### Assignment
Copy exactly the lines of the data below that run from the line holding "M1991,1254L1998,1305L1950,1312L1943,1261Z" through the line holding "M614,517L641,786L619,1120", both ends included.

### Stored items
== Segment start ==

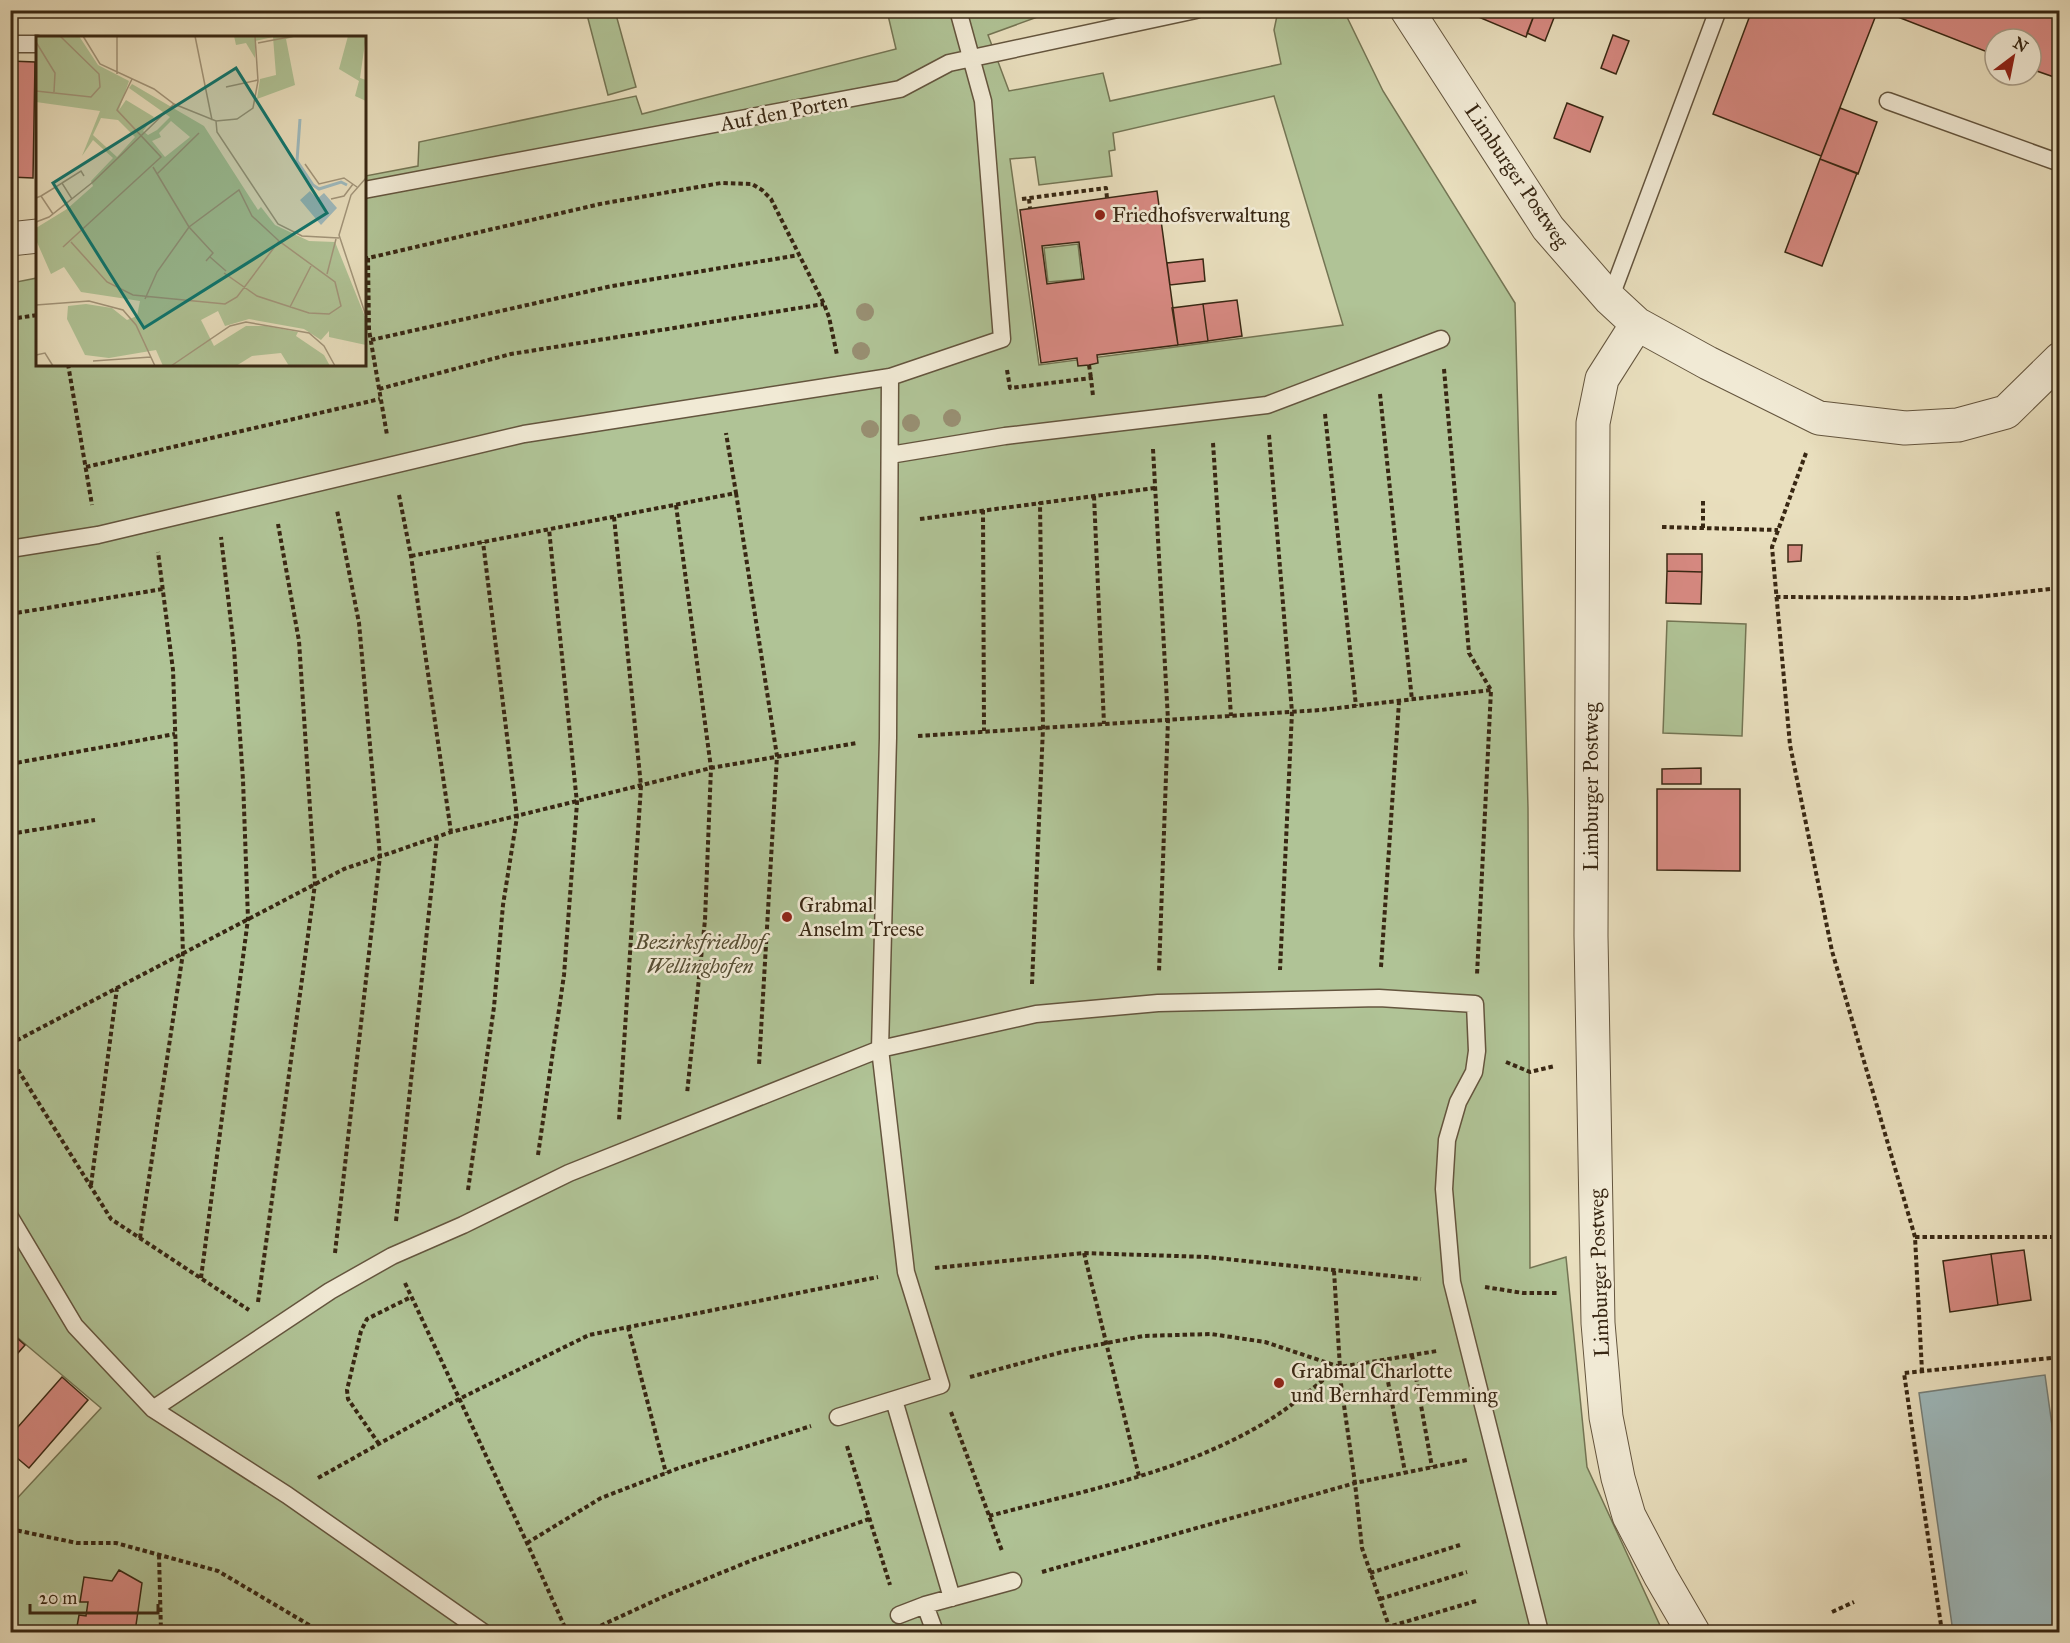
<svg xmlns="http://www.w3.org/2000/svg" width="2070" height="1643" viewBox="0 0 2070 1643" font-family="'IM FELL Great Primer',serif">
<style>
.green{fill:#b0c396;stroke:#747554;stroke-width:1.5;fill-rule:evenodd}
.water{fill:#9db9bd;stroke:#757f79;stroke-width:1.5}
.building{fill:#d88a83;stroke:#382713;stroke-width:1.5;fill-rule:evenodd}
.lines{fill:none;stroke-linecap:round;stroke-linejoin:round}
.service-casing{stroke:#64553e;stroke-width:19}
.minor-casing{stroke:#64553e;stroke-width:35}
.path{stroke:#382713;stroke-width:4;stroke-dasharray:4.5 3;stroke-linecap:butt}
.service{stroke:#f1ead5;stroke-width:16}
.minor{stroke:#f1ead5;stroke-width:33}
.tree{fill:#988f72}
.poi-dot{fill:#8f2418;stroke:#f1ead5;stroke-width:2}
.labels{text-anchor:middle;stroke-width:5;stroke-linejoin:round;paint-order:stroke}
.street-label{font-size:21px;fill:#382713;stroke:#f1ead5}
.poi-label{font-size:21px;fill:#382713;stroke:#f1ead5;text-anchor:start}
.park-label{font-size:21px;font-style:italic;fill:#564e34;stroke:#f1ead5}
.inset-river{fill:none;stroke:#9db9bd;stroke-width:3}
.inset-road{fill:none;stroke:#a2957a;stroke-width:1.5}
.view{fill:#0f766e;fill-opacity:0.15;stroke:#0f766e;stroke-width:3}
.inset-edge{fill:none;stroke:#382713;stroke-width:3}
</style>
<rect width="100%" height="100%" fill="#e9dfbe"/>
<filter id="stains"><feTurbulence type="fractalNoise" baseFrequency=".00333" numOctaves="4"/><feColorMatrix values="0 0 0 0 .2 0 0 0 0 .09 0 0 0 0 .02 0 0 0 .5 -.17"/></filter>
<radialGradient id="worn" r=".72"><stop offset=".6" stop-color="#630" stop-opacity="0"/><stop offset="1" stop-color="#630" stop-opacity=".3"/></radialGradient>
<path class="green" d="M586,11H615L636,87L608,95Z
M887,11H1054L988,35L1009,91L1103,73L1110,101L1281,64L1274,30L1278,11H1344L1383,91L1515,303L1528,808L1530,1268L1566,1257L1587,1467L1663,1632H11L10,1506L101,1408L11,1332V283L37,278L38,364H364L365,176L418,166L419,142L636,96L642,114L896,49ZM1274,96L1343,325L1039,365L1010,159L1035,157L1039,185L1112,176L1109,151L1115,150L1113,133Z
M1078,244L1082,279L1048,282L1044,248Z
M1667,621L1746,624L1742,736L1663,733Z"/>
<path class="water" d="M2045,1375L2059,1476V1632H1953L1919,1393Z"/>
<path class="building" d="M1462,10H1536L1526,37Z
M1536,10H1557L1545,41L1527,33Z
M1752,10H1878L1821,156L1713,114Z
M1880,10H2060V62L2054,77L2031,69V39H1995V55Z
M1613,35L1629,41L1616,74L1601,68Z
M10,61L35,62L33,178L10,177Z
M1567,103L1603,117L1590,152L1554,138Z
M1840,108L1877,122L1858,174L1820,159Z
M1820,159L1857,173L1822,266L1785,252Z
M1157,191L1178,345L1097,355L1098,363L1089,365L1078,366L1077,358L1041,363L1020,210ZM1079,242L1084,279L1047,284L1042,246Z
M1203,259L1205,281L1170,285L1167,263Z
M1237,300L1242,336L1208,341L1203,304Z
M1203,304L1208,341L1178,345L1172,308Z
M1788,545H1802L1801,561L1788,562Z
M1667,554H1702V572L1667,571Z
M1667,571L1702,572L1701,604L1666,603Z
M1701,768V784H1662V769Z
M1657,789H1740V871L1657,870Z
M2024,1250L2031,1300L1998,1305L1991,1254Z
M1991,1254L1998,1305L1950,1312L1943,1261Z
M10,1332L25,1345L10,1362Z
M62,1377L88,1400L29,1468L10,1452V1436Z
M119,1570L142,1583L135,1632H76L79,1615L86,1616L88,1602H80L84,1577L112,1581Z"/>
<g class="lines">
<g class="service-casing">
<path id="service" d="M10,44H38
M1888,101L2060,163
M364,190L900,89L949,63L1196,10
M1610,299L1718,10
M890,455L1005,436L1267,405L1441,339
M10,549L98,535L524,434L890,377L1002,339L983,101L958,10
M10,1217L75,1326L153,1409L287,1495L483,1632
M894,1400L952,1598
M153,1409L330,1291L392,1256L463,1225L569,1173L880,1049L1036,1014L1158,1003L1379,998L1475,1004L1477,1051L1474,1072L1458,1102L1447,1140L1444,1189L1452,1282L1540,1632
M838,1417L941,1385L906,1272L880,1049L888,738L890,377
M925,1605L935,1632
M899,1615L925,1605L1013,1581"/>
</g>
<g class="minor-casing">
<path id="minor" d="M1407,10L1548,228L1610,299L1637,324L1708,363L1819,418L1905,428L1958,425L2006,412L2060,359
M10,239L38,236
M1637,324L1602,379L1593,423L1591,936L1598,1323L1606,1417L1618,1478L1629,1516L1661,1577L1693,1632"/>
</g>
<path class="path" d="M1022,199L1106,188L1107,198
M1029,199L1030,208
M368,258L369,330L387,435
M364,259L600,204L721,183L752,184L762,190L771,199L824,304L829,317L837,355
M10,319L38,315
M371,340L612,286L799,255
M68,364L92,505
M1089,365L1091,378
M1444,369L1469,653L1491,690L1477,975
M1007,370L1010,388L1091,378L1093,396
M379,389L511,354L824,304
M1380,394L1412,700
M1325,414L1356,706
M1269,435L1292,712L1280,970
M1213,443L1231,716
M1153,449L1168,720L1159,972
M1806,453L1772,547L1790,745L1832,951L1915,1237L1922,1371
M86,467L380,399
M736,493L777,756L759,1065
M399,495L411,556L451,832
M1094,496L1104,724
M676,505L711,768L705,920L687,1094
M983,510L984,731
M614,517L641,786L619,1120
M920,519L1155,488
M1662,527L1778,530
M1703,528V499
M411,556L736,493L726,433
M1776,597L1967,598L2060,588
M10,614L163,589
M918,736L1321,710L1491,690
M10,764L175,734
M10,834L95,820
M1381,967L1399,702
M1032,984L1043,728L1040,502
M10,1044L344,869L451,832L711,768L857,743
M10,1057L111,1219L249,1310
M1506,1062L1530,1072L1555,1066
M538,1155L564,975L577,803L549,529
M91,1185L117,988
M468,1190L494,1007L503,905L517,817L483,542
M396,1221L437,837
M1915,1237H2058L2060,1246
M140,1238L183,953L173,670L158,552
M335,1253L380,856L359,623L337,510
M1084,1253L1139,1476
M935,1268L1084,1253L1206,1257L1421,1279
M1334,1271L1341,1384L1355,1483L1362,1548L1391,1632
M201,1278L248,919L243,780L234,648L221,537
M405,1283L527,1543L567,1632
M1485,1287L1523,1293H1558
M258,1302L315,884L299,641L278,524
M628,1327L666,1473
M1412,1355L1432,1467
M1384,1360L1405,1472
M970,1377L1066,1351L1143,1336L1211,1334L1265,1342L1340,1367L1437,1351
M951,1412L1002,1551
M379,1444L348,1399L347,1390L361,1331L367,1319L411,1297
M847,1446L890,1585
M318,1478L459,1399L589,1335L878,1277
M989,1516C1086,1490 1188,1472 1274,1417C1297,1402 1318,1384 1339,1367
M10,1529L77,1543H116L218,1571L321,1632
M527,1543L601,1498L679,1468L811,1426
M159,1555L161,1632
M1042,1572L1355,1483L1467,1460
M1370,1573L1460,1545
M1380,1599L1467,1572
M1832,1612L1854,1602
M587,1632L667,1595L755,1559L869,1519
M859,1632L871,1626
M1371,1632L1476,1601
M1942,1632L1904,1373L2060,1357"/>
<use href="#service" class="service"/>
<use href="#minor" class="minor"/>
</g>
<g class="tree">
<circle cx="865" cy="312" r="9"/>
<circle cx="861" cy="351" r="9"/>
<circle cx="952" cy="418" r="9"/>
<circle cx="911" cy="423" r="9"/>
<circle cx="870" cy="429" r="9"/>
</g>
<g class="poi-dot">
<circle cx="1100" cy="215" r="6"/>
<circle cx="787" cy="917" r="6"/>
<circle cx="1279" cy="1383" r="6"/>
</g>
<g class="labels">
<g class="street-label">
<text transform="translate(784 112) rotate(-11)" y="7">Auf den Porten</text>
<text transform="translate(1517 176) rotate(56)" y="7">Limburger Postweg</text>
<text transform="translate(1591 787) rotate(-90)" y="7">Limburger Postweg</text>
<text transform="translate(1599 1273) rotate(-92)" y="7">Limburger Postweg</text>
</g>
<g class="poi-label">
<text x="1112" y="222">Friedhofsverwaltung</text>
<text x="799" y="912">Grabmal<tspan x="799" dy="24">Anselm Treese</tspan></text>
<text x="1291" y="1378">Grabmal Charlotte<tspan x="1291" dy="24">und Bernhard Temming</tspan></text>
</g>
<g class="park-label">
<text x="700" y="949">Bezirksfriedhof<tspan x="700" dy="24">Wellinghofen</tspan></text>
</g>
</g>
<g transform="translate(36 36)">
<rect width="330" height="330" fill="#e9dfbe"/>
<path d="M0,0H43L62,29L93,45L83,74L90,64L118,81L107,95L112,99L121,94L134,81L93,52L96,48L168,90L222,174L225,171L239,189L273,205L299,206L330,283V309L293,301V295L285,304L268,293L213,283L189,290L182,275L165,284L178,310L210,290H230L262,296L260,300L288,319L294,330H253L245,317L216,320L200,330H127L120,314L73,322L49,319L31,283L32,270L50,268L76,272L91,284L101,280L104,265L45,256L28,231L15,238L0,204V192L31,173L57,150L55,145L77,122L57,104L46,120L64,75L0,66ZM65,82L82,84L99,101L81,121L57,99ZM135,85L154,101L129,121L116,105L125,101L123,97ZM198,0H262L250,3L259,49L221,63L224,43L240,39L237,1L219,5V22L210,7L200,9ZM312,0H330L324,42L330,44V65L319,60L323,45L303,33Z" fill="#b0c396" fill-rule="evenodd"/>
<path d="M274,155L281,163L288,157L301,172L285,189L264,164Z" fill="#9db9bd"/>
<path class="inset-river" d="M264,83L261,125L277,149L283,153L305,146L311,149"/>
<path class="inset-road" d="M47,0L64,28L118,53L138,68L180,85L201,83L217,72L222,45L219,0M81,0V38M159,0L176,84M0,6L19,37L18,56M222,7L258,0M190,51L222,44M0,55L55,61L64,51L63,38L24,0M180,85L181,96L242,188L266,200L303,202M269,128L283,148L308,142L321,151M117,131L153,191L177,217L170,225M121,138L163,97M330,142L315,159L303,199L330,280M26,147L45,135L48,140M5,160L26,147L36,163M0,162L5,160L17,178M295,163L308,160L317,148M0,186L13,181L57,146L138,68M35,206L71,246L97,259L189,268L201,261L243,205M27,211L125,121L81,74L96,43M174,221L190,235M291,238L300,203M109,263L121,236L153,191L203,154L216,180L243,205L299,246L305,270L293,278L273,277L221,260L188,237M0,269L53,265L87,274L100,289L119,330M254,271L276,228M0,319L9,317L17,330M57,325L115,321M135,330L194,290L210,286L273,297L288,310L299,330"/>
<path class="view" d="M200,32L291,177L108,292L17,147Z"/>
<rect width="330" height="330" class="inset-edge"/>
</g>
<rect width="2070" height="1643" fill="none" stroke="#e9dfbe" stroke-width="36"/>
<rect x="12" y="12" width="2046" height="1619" fill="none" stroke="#382713" stroke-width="3"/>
<rect x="18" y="18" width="2034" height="1607" fill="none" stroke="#382713" stroke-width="1.5"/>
<g transform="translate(2013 57) rotate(32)"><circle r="28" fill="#f1ead5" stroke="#a79c87" stroke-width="1.5"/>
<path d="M0-4.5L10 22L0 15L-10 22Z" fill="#8f2418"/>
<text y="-9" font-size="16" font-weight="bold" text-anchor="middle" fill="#382713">N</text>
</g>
<path d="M30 1604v9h128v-9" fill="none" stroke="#382713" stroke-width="3"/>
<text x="39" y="1604" font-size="18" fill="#382713" stroke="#f1ead5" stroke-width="4.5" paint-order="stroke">20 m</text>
<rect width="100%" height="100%" filter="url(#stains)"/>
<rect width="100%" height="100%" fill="url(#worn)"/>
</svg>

== Segment end ==

### Exercise answer
M1991,1254L1998,1305L1950,1312L1943,1261Z
M10,1332L25,1345L10,1362Z
M62,1377L88,1400L29,1468L10,1452V1436Z
M119,1570L142,1583L135,1632H76L79,1615L86,1616L88,1602H80L84,1577L112,1581Z"/>
<g class="lines">
<g class="service-casing">
<path id="service" d="M10,44H38
M1888,101L2060,163
M364,190L900,89L949,63L1196,10
M1610,299L1718,10
M890,455L1005,436L1267,405L1441,339
M10,549L98,535L524,434L890,377L1002,339L983,101L958,10
M10,1217L75,1326L153,1409L287,1495L483,1632
M894,1400L952,1598
M153,1409L330,1291L392,1256L463,1225L569,1173L880,1049L1036,1014L1158,1003L1379,998L1475,1004L1477,1051L1474,1072L1458,1102L1447,1140L1444,1189L1452,1282L1540,1632
M838,1417L941,1385L906,1272L880,1049L888,738L890,377
M925,1605L935,1632
M899,1615L925,1605L1013,1581"/>
</g>
<g class="minor-casing">
<path id="minor" d="M1407,10L1548,228L1610,299L1637,324L1708,363L1819,418L1905,428L1958,425L2006,412L2060,359
M10,239L38,236
M1637,324L1602,379L1593,423L1591,936L1598,1323L1606,1417L1618,1478L1629,1516L1661,1577L1693,1632"/>
</g>
<path class="path" d="M1022,199L1106,188L1107,198
M1029,199L1030,208
M368,258L369,330L387,435
M364,259L600,204L721,183L752,184L762,190L771,199L824,304L829,317L837,355
M10,319L38,315
M371,340L612,286L799,255
M68,364L92,505
M1089,365L1091,378
M1444,369L1469,653L1491,690L1477,975
M1007,370L1010,388L1091,378L1093,396
M379,389L511,354L824,304
M1380,394L1412,700
M1325,414L1356,706
M1269,435L1292,712L1280,970
M1213,443L1231,716
M1153,449L1168,720L1159,972
M1806,453L1772,547L1790,745L1832,951L1915,1237L1922,1371
M86,467L380,399
M736,493L777,756L759,1065
M399,495L411,556L451,832
M1094,496L1104,724
M676,505L711,768L705,920L687,1094
M983,510L984,731
M614,517L641,786L619,1120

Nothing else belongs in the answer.